The regex /v=([^&]*)/ works this way:

  • it searches for v=
  • it then saves the match to the pattern inside the parentheses to $matches
  • [^&] tells it to match any character except the ampersand ('&')
  • * tells it we want anywhere from 0 to any number of those characters in the match
Lucas Oman
A: 

A warning. If the text after .*? isn't found immediately, the regex engine will continue to search over the whole line, possibly jumping to the next [youtube...] tag. It is often better to use [^\]]*? to limit the search inside the brackets.

Based on RoBorgs answer:

$str = preg_replace('/\[youtube=[^\]]*?v=([^\]]*?)&[^\]]*?\]/i', ...)

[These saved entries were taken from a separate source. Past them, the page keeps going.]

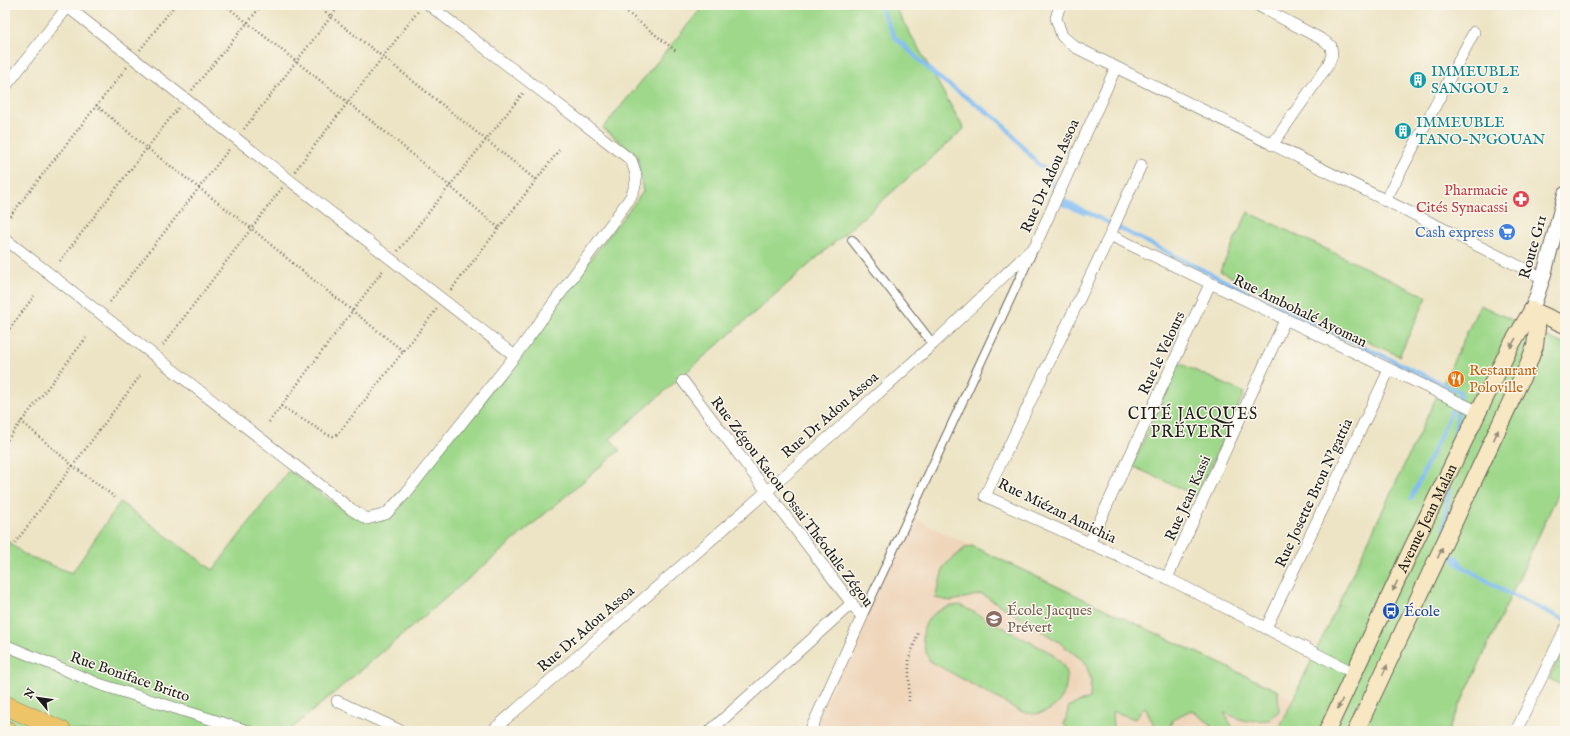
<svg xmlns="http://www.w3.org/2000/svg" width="1570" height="736" font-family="'IM FELL English',serif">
<rect width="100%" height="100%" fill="#fbf7ec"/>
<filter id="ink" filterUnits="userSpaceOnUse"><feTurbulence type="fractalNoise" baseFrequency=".025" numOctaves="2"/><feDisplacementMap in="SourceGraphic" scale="8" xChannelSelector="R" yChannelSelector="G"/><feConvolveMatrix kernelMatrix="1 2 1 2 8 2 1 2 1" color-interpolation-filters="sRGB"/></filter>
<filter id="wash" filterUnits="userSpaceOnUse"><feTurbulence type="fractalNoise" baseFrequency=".012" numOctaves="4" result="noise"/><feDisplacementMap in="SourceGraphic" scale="16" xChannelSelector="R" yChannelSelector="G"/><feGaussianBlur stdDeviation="0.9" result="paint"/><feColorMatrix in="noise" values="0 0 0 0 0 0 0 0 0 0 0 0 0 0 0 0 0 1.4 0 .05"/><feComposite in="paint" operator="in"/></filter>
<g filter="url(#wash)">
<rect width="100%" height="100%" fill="#ede4c5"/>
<path fill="#efd6bb" d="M 911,517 L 1293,698 L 1278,731 L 812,731 Z"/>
<path fill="#9fd88b" stroke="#5e7a54" d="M 704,5 L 894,5 L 964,129 L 610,439 L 620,450 L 289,731 L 5,731 L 5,539 L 25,555 L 72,573 L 120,502 L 213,570 L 289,470 L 351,516 L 388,516 L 643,192 L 637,155 L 603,128 Z
M 1248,212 L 1427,297 L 1399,356 L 1220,271 Z
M 1480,305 L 1565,345 L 1565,479 L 1448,731 L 1278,731 Z
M 1179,363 L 1244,393 L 1197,496 L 1132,466 Z
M 972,546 L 1278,691 L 1279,711 L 1269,720 L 1246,721 L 1224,713 L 1235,731 L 1211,731 L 1212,725 L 1191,710 L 1173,719 L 1168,731 L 1157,731 L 1145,707 L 1135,719 L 1112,711 L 1113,731 L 1071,731 L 1064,725 L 1069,706 L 1090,698 L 1091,679 L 1085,662 L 1059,642 L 982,594 L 951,601 L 935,598 L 944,566 L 965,548 Z
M 960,605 L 1051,653 C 1056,658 1062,662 1065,670 C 1071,687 1060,709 1041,713 C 1033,715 1027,713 1020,711 L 930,661 C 914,631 926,608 960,605 Z
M 1565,645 L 1565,686 L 1549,679 Z"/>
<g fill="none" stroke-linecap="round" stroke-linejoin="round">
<path stroke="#82bdf4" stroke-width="4" d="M 879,5 L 895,37 L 935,75 L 1001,122 L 1039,165 L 1047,170 L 1057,197 L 1243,290 L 1460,392 L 1453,448
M 1062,204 L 1084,213
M 1411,499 L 1452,410
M 1444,529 L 1449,488
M 1448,547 L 1456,563 L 1510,594 L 1565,620
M 1457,557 L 1463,567"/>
</g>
</g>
<g filter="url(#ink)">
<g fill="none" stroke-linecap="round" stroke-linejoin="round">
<g stroke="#656257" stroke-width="10">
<path id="pedestrian" d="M 852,240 L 933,344
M 862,617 L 1033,250"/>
</g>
<g stroke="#656257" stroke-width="12">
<path id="minor" d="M 65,5 L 515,356
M 1060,5 L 1056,18 L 1062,36 L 1075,47 L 1543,278
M 1257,5 L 1323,40 L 1331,46 L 1332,55 L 1328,65 L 1272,145
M 5,87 L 69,5
M 1141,165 L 1110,235 L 985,496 L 1167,578 L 1354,673
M 1385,201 L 1474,32
M 1110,235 L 1479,412
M 5,239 L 351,509 L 367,519 L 386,514 L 406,493 L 515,356 L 630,198 C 638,182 638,177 631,160 L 429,5
M 683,381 L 862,617 L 810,731
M 1089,544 L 1210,284
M 1167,578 L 1285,320
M 1266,628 L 1389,370
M 5,645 L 99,684 L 248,731
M 337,701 L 401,731
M 492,731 L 844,424 L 933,344 L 1035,246 L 1116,67
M 710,731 L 852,603
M 1516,731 L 1565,629"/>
</g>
<g stroke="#656257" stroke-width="16">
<path id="tertiary" d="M 1532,310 L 1543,278 L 1565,194"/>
</g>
<g stroke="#656257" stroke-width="18">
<g id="secondary">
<path d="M 1532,310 L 1565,325"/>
<path id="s1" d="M 1327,731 L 1412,548 L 1510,347 L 1532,310"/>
<path d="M 1356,731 L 1527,367 L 1535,346 L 1537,328 L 1532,310"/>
</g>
</g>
<g stroke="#656257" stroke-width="20">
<path id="trunk" d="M 5,705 L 62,731
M 5,730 L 8,731"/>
</g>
<path stroke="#656257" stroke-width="2.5" stroke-dasharray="1 3" stroke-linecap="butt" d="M 225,5 L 399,143 L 499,228
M 316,5 L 383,57 L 536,180
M 618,5 L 676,51
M 140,50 L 175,5
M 192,90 L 262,5
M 96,105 L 147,148 L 251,228 L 301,270 L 403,351
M 244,129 L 340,5
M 295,171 L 419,10
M 10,216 L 127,67
M 398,251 L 524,92
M 60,261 L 178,108
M 451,290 L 561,148
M 110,302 L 230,148
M 5,335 L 34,296
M 163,345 L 282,188
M 281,406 L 328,435 L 333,436 L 338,434 L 437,309
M 21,421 L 73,466 L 116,498
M 269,422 L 384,269
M 5,443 L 86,338
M 15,543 L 140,376
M 909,701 L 909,659 L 918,633"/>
<use href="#pedestrian" stroke="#fff" stroke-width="8"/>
<use href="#minor" stroke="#fff" stroke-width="11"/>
<use href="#tertiary" stroke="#fff" stroke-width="14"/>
<use href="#secondary" stroke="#f8e7c3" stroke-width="16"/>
<use href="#trunk" stroke="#eec469" stroke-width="19"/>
</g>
<defs><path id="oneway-solid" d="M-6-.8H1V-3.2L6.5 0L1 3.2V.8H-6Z"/></defs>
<g fill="#958c78">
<use href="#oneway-solid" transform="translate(1513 343) rotate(120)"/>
<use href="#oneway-solid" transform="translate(1496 435) rotate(-65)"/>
<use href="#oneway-solid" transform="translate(1440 553) rotate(-65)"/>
<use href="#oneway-solid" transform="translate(1395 586) rotate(115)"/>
<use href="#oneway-solid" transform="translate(1385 670) rotate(-65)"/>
<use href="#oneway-solid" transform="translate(1340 704) rotate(115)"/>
</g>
</g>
<defs>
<g id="building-disc" transform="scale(0.9)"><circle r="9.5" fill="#0f9aa8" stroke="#fbf7ec"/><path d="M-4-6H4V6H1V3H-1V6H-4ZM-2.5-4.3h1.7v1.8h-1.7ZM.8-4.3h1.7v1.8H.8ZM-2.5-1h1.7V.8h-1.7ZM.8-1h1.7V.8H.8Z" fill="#fff"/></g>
<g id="pharmacy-disc" transform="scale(0.9)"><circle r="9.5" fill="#e0444e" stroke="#fbf7ec"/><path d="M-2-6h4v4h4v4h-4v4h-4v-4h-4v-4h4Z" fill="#fff"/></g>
<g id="supermarket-disc" transform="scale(0.9)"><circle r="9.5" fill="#3f7fe0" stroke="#fbf7ec"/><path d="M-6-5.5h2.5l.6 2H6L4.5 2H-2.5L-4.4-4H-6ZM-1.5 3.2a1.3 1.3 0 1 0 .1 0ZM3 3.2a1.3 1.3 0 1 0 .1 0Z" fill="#fff"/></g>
<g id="restaurant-disc" transform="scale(0.9)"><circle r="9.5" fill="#e8710a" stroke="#fbf7ec"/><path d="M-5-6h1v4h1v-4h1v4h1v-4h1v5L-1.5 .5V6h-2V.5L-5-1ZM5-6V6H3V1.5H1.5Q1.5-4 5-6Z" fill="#fff"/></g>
<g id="bus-disc" transform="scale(0.9)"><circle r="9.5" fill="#1a4fb4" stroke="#fbf7ec"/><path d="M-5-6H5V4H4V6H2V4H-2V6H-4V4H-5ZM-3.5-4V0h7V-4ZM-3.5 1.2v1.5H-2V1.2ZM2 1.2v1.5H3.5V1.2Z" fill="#fff"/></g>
<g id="school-disc" transform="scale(0.9)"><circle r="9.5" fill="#8d6e63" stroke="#fbf7ec"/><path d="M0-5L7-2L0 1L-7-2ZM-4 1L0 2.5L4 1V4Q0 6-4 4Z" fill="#fff"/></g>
</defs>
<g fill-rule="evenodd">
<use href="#building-disc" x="1418" y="80"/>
<use href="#building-disc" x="1403" y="131"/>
<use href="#pharmacy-disc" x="1521" y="199"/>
<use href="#supermarket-disc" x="1507" y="232"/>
<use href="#restaurant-disc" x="1456" y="379"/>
<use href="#bus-disc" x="1391" y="611"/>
<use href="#school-disc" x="994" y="619"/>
</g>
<g text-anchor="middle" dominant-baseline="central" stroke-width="3" stroke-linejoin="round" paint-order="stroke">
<g font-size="15" fill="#0d838f" stroke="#fbf7ec" text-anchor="start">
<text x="1431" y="71">IMMEUBLE<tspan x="1431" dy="17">SANGOU 2</tspan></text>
<text x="1416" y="122">IMMEUBLE<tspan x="1416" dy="17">TANO-N'GOUAN</tspan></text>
</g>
<g font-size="15" fill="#1c1c1c" stroke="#fbf7ec">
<text transform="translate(1050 176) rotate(-66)">Rue Dr Adou Assoa</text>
<text transform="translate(1533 247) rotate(-74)">Route G11</text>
<text transform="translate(1300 311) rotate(26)">Rue Ambohalé Ayoman</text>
<text transform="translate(1162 353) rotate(-65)">Rue le Velours</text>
<text transform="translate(830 415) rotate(-41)">Rue Dr Adou Assoa</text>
<text transform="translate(1314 493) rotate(-65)">Rue Josette Brou N'gattia</text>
<text transform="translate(1188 498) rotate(-66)">Rue Jean Kassi</text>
<text transform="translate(792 502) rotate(53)">Rue Zégou Kacou Ossai Théodule Zégou</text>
<text transform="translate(1057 511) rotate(26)">Rue Miézan Amichia</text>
<text stroke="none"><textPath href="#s1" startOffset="235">Avenue Jean Malan</textPath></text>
<text transform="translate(586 629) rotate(-41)">Rue Dr Adou Assoa</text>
<text transform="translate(130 677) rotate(19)">Rue Boniface Britto</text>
</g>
<g font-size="15" fill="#be3a42" stroke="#fbf7ec" text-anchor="end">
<text x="1508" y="190">Pharmacie<tspan x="1508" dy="17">Cités Synacassi</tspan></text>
</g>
<g font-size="15" fill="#366cbe" stroke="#fbf7ec" text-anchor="end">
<text x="1494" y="232">Cash express</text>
</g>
<g font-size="15" fill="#c56008" stroke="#fbf7ec" text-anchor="start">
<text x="1469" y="370">Restaurant<tspan x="1469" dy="17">Poloville</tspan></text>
</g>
<g font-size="15" fill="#785e54" stroke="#fbf7ec" text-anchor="start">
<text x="1007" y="610">École Jacques<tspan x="1007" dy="17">Prévert</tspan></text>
</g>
<g font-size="15" fill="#164399" stroke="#fbf7ec" text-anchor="start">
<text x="1404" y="611">École</text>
</g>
<g font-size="16" letter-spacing="1" fill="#1c1c1c" stroke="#fbf7ec">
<text x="1193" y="415">CITÉ JACQUES<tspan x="1193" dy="18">PRÉVERT</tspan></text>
</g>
</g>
<rect width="1570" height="736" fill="none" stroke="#fbf7ec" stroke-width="20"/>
<g transform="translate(38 698) rotate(299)" stroke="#fbf7ec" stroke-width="3" paint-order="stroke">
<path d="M0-3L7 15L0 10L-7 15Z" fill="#1c1c1c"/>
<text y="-6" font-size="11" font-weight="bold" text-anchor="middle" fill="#1c1c1c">N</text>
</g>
</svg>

[^\]] will match any character except ']'.

MizardX
+6  A: 

BE CAREFUL! If this is a BBCode-style system with user input, these other two solutions would leave you vulnerable to XSS attacks.

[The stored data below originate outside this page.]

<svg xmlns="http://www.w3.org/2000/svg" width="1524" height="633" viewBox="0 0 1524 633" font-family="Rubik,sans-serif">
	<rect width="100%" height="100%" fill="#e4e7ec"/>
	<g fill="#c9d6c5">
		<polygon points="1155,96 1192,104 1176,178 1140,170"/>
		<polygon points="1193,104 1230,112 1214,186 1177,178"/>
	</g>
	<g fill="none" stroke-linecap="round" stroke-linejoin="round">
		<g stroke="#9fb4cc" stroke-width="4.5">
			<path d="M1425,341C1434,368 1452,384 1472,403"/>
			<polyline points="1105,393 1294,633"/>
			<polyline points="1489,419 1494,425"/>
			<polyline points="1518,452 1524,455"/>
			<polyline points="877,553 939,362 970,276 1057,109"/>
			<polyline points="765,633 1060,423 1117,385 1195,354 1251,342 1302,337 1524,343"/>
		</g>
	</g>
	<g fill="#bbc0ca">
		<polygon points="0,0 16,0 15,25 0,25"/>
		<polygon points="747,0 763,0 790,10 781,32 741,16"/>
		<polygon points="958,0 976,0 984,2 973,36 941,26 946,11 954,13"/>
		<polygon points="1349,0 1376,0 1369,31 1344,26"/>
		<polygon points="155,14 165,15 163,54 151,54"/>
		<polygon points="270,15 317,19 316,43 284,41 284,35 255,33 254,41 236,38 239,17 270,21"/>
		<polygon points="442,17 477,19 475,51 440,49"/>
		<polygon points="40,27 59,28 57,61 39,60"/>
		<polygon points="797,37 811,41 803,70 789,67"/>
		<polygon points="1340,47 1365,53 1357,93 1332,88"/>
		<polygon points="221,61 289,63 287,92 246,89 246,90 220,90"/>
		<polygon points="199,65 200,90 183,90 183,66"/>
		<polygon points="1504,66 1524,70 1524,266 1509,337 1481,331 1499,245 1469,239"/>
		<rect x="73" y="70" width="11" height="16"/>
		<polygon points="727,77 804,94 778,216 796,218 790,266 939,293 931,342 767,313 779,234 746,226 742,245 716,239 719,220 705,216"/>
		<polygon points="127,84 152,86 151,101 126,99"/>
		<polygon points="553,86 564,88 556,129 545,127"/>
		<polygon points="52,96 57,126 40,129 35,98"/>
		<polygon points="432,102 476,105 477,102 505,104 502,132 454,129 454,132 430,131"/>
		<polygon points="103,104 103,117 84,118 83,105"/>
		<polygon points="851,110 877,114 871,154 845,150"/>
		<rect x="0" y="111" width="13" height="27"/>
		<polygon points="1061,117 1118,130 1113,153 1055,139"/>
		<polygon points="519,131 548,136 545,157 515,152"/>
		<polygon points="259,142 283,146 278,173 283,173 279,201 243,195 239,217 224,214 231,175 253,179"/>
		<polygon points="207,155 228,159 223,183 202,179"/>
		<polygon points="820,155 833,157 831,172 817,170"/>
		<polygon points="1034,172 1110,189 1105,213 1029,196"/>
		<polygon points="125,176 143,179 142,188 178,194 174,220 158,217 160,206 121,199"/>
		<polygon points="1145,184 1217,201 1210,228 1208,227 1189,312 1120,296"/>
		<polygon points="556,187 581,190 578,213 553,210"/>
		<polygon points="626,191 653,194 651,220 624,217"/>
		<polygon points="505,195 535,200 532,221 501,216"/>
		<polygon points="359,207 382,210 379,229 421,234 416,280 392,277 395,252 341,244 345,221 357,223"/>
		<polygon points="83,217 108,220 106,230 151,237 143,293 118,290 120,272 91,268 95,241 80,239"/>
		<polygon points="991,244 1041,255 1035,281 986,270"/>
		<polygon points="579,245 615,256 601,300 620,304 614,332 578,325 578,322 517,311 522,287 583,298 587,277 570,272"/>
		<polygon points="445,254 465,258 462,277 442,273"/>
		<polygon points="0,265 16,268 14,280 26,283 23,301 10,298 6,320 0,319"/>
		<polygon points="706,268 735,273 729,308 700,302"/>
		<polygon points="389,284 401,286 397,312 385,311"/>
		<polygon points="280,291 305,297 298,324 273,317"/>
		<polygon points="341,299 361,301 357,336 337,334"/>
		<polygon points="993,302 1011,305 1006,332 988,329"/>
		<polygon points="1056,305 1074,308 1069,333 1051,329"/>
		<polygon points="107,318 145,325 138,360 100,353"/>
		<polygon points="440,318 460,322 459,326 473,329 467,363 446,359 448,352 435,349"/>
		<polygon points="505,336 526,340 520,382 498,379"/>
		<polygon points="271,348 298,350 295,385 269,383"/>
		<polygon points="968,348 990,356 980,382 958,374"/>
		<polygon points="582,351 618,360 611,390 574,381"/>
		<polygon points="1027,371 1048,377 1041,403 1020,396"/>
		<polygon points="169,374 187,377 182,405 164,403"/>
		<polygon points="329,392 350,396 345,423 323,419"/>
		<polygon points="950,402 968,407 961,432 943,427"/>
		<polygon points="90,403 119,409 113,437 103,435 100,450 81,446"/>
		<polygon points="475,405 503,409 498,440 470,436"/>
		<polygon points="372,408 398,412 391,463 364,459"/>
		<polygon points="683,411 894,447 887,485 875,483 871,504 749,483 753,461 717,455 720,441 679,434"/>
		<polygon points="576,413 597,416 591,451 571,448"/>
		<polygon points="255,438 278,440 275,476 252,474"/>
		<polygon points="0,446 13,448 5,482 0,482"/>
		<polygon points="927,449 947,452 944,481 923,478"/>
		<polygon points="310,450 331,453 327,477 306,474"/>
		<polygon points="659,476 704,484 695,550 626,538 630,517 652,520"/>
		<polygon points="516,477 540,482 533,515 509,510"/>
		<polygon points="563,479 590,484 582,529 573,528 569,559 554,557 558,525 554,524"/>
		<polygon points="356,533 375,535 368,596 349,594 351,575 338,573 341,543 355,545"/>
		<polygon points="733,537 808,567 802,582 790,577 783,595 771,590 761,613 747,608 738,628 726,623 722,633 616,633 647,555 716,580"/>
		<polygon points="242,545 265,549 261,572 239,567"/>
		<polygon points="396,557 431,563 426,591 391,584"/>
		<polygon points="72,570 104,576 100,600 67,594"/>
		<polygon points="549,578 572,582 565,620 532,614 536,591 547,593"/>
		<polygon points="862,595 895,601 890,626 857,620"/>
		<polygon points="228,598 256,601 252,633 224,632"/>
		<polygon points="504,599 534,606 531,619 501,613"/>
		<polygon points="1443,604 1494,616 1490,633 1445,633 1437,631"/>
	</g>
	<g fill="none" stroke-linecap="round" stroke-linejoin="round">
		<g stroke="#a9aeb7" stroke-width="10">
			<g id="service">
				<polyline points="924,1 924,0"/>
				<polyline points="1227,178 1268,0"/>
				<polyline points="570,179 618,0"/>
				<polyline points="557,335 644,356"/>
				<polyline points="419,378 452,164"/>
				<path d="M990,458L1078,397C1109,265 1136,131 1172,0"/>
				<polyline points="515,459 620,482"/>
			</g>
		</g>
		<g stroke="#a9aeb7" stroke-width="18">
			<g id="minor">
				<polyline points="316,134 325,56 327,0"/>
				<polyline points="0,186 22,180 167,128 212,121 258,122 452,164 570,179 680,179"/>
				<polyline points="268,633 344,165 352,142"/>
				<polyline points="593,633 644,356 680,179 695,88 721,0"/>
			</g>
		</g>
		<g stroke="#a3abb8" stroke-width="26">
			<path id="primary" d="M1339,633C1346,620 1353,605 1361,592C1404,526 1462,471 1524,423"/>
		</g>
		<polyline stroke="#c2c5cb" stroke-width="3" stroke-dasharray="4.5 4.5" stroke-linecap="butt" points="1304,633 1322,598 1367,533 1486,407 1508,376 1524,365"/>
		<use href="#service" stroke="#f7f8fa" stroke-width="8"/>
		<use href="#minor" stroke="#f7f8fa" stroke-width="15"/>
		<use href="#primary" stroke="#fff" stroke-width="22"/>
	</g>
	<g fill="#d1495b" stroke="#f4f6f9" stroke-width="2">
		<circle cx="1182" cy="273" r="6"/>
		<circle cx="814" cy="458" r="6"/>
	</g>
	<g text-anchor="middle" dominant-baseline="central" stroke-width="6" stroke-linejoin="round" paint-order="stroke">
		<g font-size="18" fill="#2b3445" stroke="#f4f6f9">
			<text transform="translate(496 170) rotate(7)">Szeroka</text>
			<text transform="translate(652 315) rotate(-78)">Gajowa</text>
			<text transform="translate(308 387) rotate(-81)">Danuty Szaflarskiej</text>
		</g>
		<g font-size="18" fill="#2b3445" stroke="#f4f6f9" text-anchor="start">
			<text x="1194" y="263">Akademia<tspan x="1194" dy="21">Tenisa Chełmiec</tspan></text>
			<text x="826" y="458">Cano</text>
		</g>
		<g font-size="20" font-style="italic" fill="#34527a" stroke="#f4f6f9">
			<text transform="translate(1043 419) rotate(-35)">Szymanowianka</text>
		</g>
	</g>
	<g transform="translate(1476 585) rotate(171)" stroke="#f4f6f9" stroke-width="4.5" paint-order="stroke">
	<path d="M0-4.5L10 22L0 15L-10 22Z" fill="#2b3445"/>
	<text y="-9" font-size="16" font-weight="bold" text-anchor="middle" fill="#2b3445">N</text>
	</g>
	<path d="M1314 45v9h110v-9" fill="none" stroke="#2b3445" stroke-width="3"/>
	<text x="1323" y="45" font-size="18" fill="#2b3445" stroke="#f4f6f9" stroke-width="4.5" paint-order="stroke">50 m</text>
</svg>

You have several ways to protect yourself against this. Have the regex explicitly disallow the characters that could get you in trouble (or, allow only those valid for a youtube video id), or actually sanitize the input and use preg_match instead, which I will illustrate below going off of RoBorg's regex.

<?php

$input = "[youtube=http://www.youtube.com/watch?v=VIDEO_ID_HERE&amp;hl=en&amp;fs=1]";

if ( preg_match('/\[youtube=.*?v=(.*?)&.*?\]/i', $input, $matches ) )
{
    $sanitizedVideoId = urlencode( strip_tags( $matches[1] ) );
    echo 'param name="movie" value="http://www.youtube.com/v/' . $sanitizedVideoId . '&hl=en&fs=1&rel=0';
} else {
    // Not valid input
}

Here's an example of this type of attack in action

<?php

$input = "[youtube=http://www.youtube.com/watch?v=\"&gt;&lt;script src=\"http://example.com/xss.js\"&gt;&lt;/script&gt;&amp;hl=en&amp;fs=1]";

//  Is vulnerable to XSS
echo preg_replace('/\[youtube=.*?v=(.*?)&.*?\]/i', 'param name="movie" value="http://www.youtube.com/v/$1&amp;hl=en&amp;fs=1&amp;rel=0', $input );
echo "\n";

//  Prevents XSS
if ( preg_match('/\[youtube=.*?v=(.*?)&.*?\]/i', $input, $matches ) )
{
    $sanitizedVideoId = urlencode( strip_tags( $matches[1] ) );
    echo 'param name="movie" value="http://www.youtube.com/v/' . $sanitizedVideoId . '&hl=en&fs=1&rel=0';
} else {
    // Not valid input
}
Peter Bailey
+1  A: 

I would avoind regular expressions in this case if at all possible, because: who guarantees that the querystring in the first url will always be in that format?

i'd use parse_url($originalURL, PHP-URL-QUERY); and then loop through the returned array finding the correct 'name=value' pair for the v part of the query string: something like:

$originalURL = 'http://www.youtube.com/watch?v=VIDEO_ID_HERE&amp;hl=en&amp;fs=1';

foreach( parse_url( $originalURL, PHP_URL_QUERY) as $keyvalue )
{
    if ( strlen( $keyvalue ) > 2 && substr( $keyvalue, 0, 2 ) == 'v=' )
    {
        $videoId = substr( $keyvalue, 2 );
        break;
    }
}

$newURL = sprintf( 'http://www.youtube.com/v/%s/whatever/else', url_encode( $videoId ) );

p.s. written in the SO textbox, untested.